(Saved entries)
________

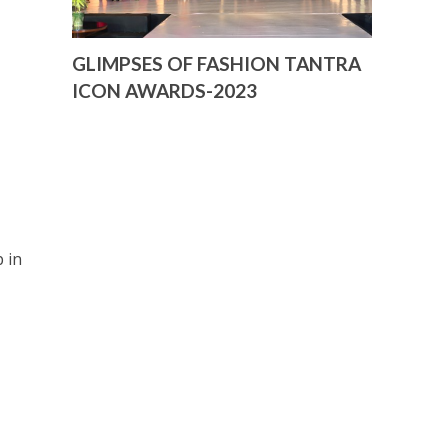
GLIMPSES OF FASHION TANTRA
ICON AWARDS-2023
 in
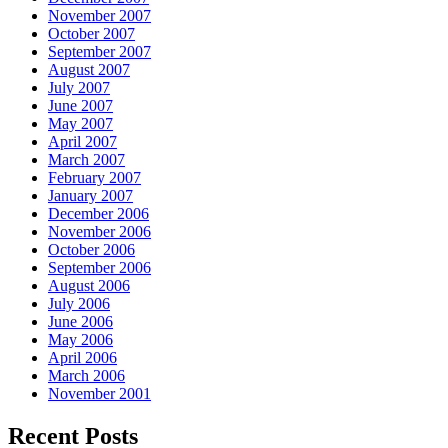
November 2007
October 2007
September 2007
August 2007
July 2007
June 2007
May 2007
April 2007
March 2007
February 2007
January 2007
December 2006
November 2006
October 2006
September 2006
August 2006
July 2006
June 2006
May 2006
April 2006
March 2006
November 2001
Recent Posts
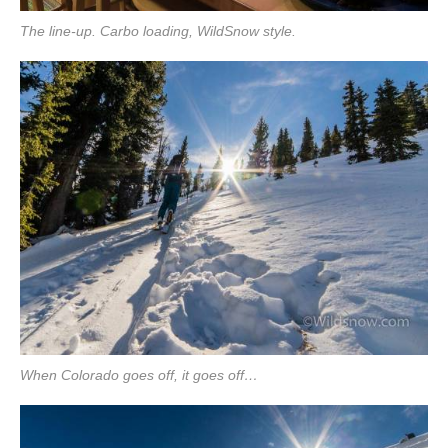
The line-up. Carbo loading, WildSnow style.
When Colorado goes off, it goes off…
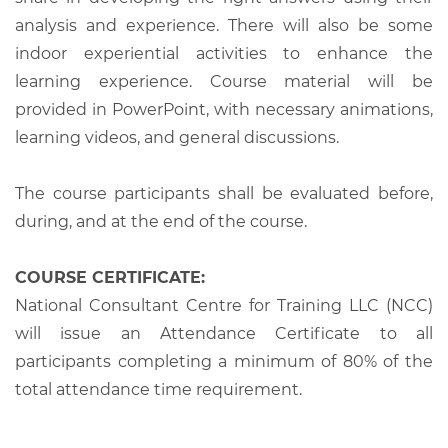
analysis and experience. There will also be some
indoor experiential activities to enhance the
learning experience. Course material will be
provided in PowerPoint, with necessary animations,
learning videos, and general discussions.
The course participants shall be evaluated before,
during, and at the end of the course.
COURSE CERTIFICATE:
National Consultant Centre for Training LLC (NCC)
will issue an Attendance Certificate to all
participants completing a minimum of 80% of the
total attendance time requirement.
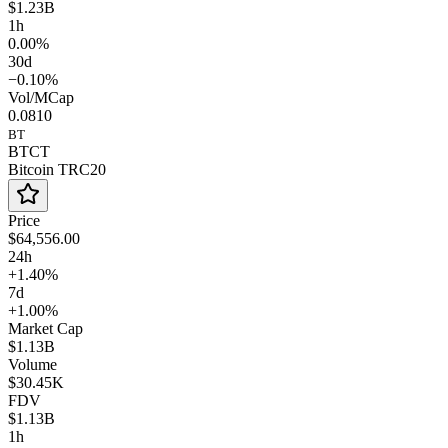
$1.23B
1h
0.00%
30d
−0.10%
Vol/MCap
0.0810
BT
BTCT
Bitcoin TRC20
Price
$64,556.00
24h
+1.40%
7d
+1.00%
Market Cap
$1.13B
Volume
$30.45K
FDV
$1.13B
1h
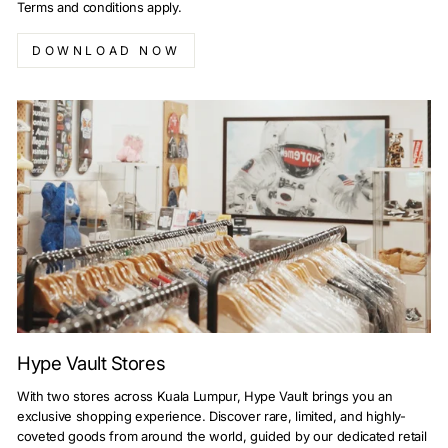
Terms and conditions apply.
DOWNLOAD NOW
Hype Vault Stores
With two stores across Kuala Lumpur, Hype Vault brings you an
exclusive shopping experience. Discover rare, limited, and highly-
coveted goods from around the world, guided by our dedicated retail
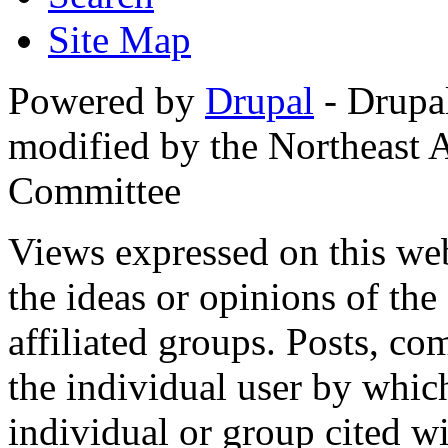
Site Map
Powered by
Drupal
- Drupa
modified by the Northeast
Committee
Views expressed on this web
the ideas or opinions of th
affiliated groups. Posts, c
the individual user by which
individual or group cited wi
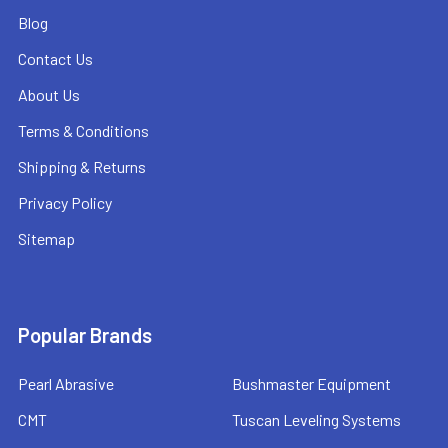
Blog
Contact Us
About Us
Terms & Conditions
Shipping & Returns
Privacy Policy
Sitemap
Popular Brands
Pearl Abrasive
Bushmaster Equipment
CMT
Tuscan Leveling Systems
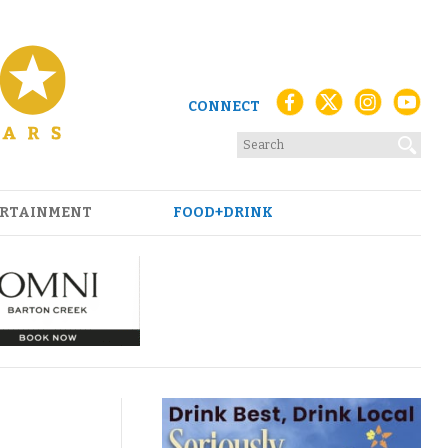
CONNECT
RTAINMENT
FOOD+DRINK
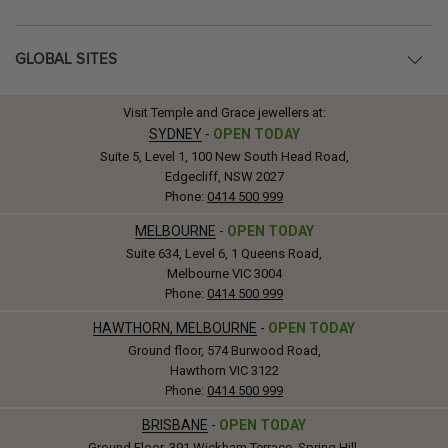
GLOBAL SITES
Visit Temple and Grace jewellers at:
SYDNEY
-
OPEN TODAY
Suite 5, Level 1, 100 New South Head Road,
Edgecliff, NSW 2027
Phone:
0414 500 999
MELBOURNE
-
OPEN TODAY
Suite 634, Level 6, 1 Queens Road,
Melbourne VIC 3004
Phone:
0414 500 999
HAWTHORN, MELBOURNE
-
OPEN TODAY
Ground floor, 574 Burwood Road,
Hawthorn VIC 3122
Phone:
0414 500 999
BRISBANE
-
OPEN TODAY
Ground Floor, 391 Wickham Terrace, Spring Hill,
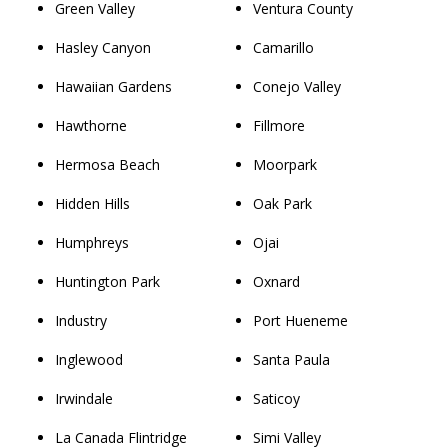
Green Valley
Ventura County
Hasley Canyon
Camarillo
Hawaiian Gardens
Conejo Valley
Hawthorne
Fillmore
Hermosa Beach
Moorpark
Hidden Hills
Oak Park
Humphreys
Ojai
Huntington Park
Oxnard
Industry
Port Hueneme
Inglewood
Santa Paula
Irwindale
Saticoy
La Canada Flintridge
Simi Valley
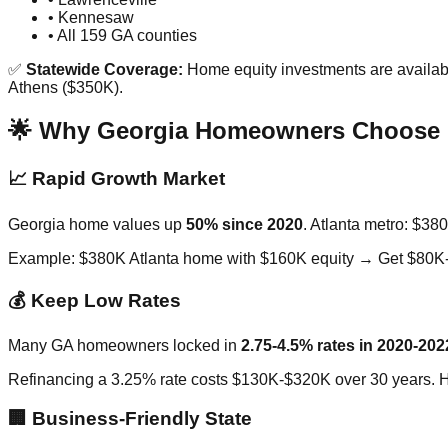
• Kennesaw
• All 159 GA counties
✅
Statewide Coverage:
Home equity investments are availabl
Athens ($350K).
🌟 Why Georgia Homeowners Choose 
📈 Rapid Growth Market
Georgia home values up
50% since 2020
. Atlanta metro: $3
Example: $380K Atlanta home with $160K equity → Get $80K
💰 Keep Low Rates
Many GA homeowners locked in
2.75-4.5% rates in 2020-202
Refinancing a 3.25% rate costs $130K-$320K over 30 years. 
🏢 Business-Friendly State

________

Assignment> Switch every "OPEN TODAY" in the items above to "CLOSED TODAY", and write out the text of all the items again with nothing else changed. Leave out the pictures.

Written response>
GLIMPSES OF FASHION TANTRA
ICON AWARDS-2023
 in
November 2007
October 2007
September 2007
August 2007
July 2007
June 2007
May 2007
April 2007
March 2007
February 2007
January 2007
December 2006
November 2006
October 2006
September 2006
August 2006
July 2006
June 2006
May 2006
April 2006
March 2006
November 2001
Recent Posts
The line-up. Carbo loading, WildSnow style.
When Colorado goes off, it goes off…
analysis and experience. There will also be some
indoor experiential activities to enhance the
learning experience. Course material will be
provided in PowerPoint, with necessary animations,
learning videos, and general discussions.
The course participants shall be evaluated before,
during, and at the end of the course.
COURSE CERTIFICATE:
National Consultant Centre for Training LLC (NCC)
will issue an Attendance Certificate to all
participants completing a minimum of 80% of the
total attendance time requirement.
$1.23B
1h
0.00%
30d
−0.10%
Vol/MCap
0.0810
BT
BTCT
Bitcoin TRC20
Price
$64,556.00
24h
+1.40%
7d
+1.00%
Market Cap
$1.13B
Volume
$30.45K
FDV
$1.13B
1h
Terms and conditions apply.
DOWNLOAD NOW
Hype Vault Stores
With two stores across Kuala Lumpur, Hype Vault brings you an
exclusive shopping experience. Discover rare, limited, and highly-
coveted goods from around the world, guided by our dedicated retail
Site Map
Powered by
Drupal
- Drupa
modified by the Northeast
Committee
Views expressed on this web
the ideas or opinions of th
affiliated groups. Posts, c
the individual user by which
individual or group cited wi
Blog
Contact Us
About Us
Terms & Conditions
Shipping & Returns
Privacy Policy
Sitemap
Popular Brands
Pearl Abrasive
Bushmaster Equipment
CMT
Tuscan Leveling Systems
CONNECT
RTAINMENT
FOOD+DRINK
GLOBAL SITES
Visit Temple and Grace jewellers at:
SYDNEY
-
CLOSED TODAY
Suite 5, Level 1, 100 New South Head Road,
Edgecliff, NSW 2027
Phone:
0414 500 999
MELBOURNE
-
CLOSED TODAY
Suite 634, Level 6, 1 Queens Road,
Melbourne VIC 3004
Phone:
0414 500 999
HAWTHORN, MELBOURNE
-
CLOSED TODAY
Ground floor, 574 Burwood Road,
Hawthorn VIC 3122
Phone:
0414 500 999
BRISBANE
-
CLOSED TODAY
Ground Floor, 391 Wickham Terrace, Spring Hill,
Green Valley
Ventura County
Hasley Canyon
Camarillo
Hawaiian Gardens
Conejo Valley
Hawthorne
Fillmore
Hermosa Beach
Moorpark
Hidden Hills
Oak Park
Humphreys
Ojai
Huntington Park
Oxnard
Industry
Port Hueneme
Inglewood
Santa Paula
Irwindale
Saticoy
La Canada Flintridge
Simi Valley
• Kennesaw
• All 159 GA counties
✅
Statewide Coverage:
Home equity investments are availabl
Athens ($350K).
🌟 Why Georgia Homeowners Choose 
📈 Rapid Growth Market
Georgia home values up
50% since 2020
. Atlanta metro: $3
Example: $380K Atlanta home with $160K equity → Get $80K
💰 Keep Low Rates
Many GA homeowners locked in
2.75-4.5% rates in 2020-202
Refinancing a 3.25% rate costs $130K-$320K over 30 years. 
🏢 Business-Friendly State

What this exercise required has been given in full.